Instructions for the task: Looking at the listing below, work out the number of lines where the string "source" shows up, and give that number only.

Data shown:
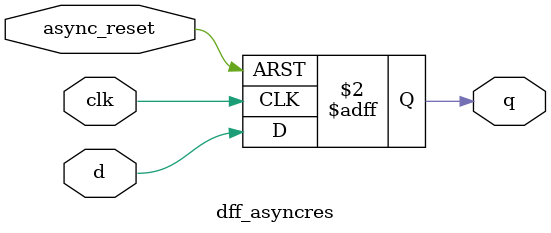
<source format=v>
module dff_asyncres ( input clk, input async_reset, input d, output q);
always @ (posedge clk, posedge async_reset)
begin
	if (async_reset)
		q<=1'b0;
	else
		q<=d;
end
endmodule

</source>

---

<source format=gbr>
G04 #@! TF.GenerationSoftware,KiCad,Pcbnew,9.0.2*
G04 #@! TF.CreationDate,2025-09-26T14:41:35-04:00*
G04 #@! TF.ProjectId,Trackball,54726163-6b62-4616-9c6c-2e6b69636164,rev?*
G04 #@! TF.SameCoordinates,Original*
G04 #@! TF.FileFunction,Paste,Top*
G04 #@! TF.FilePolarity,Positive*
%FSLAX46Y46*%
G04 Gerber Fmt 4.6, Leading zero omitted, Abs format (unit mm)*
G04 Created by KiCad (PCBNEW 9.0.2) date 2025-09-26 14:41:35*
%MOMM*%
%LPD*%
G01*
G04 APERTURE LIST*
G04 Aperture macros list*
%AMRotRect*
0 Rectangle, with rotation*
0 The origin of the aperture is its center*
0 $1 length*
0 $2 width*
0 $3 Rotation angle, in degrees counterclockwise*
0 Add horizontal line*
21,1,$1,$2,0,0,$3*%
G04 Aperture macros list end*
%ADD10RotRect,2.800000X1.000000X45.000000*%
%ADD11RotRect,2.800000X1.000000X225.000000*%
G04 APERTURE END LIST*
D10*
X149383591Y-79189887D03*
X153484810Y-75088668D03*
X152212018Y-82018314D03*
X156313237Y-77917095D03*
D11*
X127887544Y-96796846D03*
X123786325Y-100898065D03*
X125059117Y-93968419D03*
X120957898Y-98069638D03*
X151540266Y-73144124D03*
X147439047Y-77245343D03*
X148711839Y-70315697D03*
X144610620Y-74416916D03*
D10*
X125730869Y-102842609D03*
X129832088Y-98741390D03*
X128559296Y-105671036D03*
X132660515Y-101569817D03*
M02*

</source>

Solution to the exercise: 4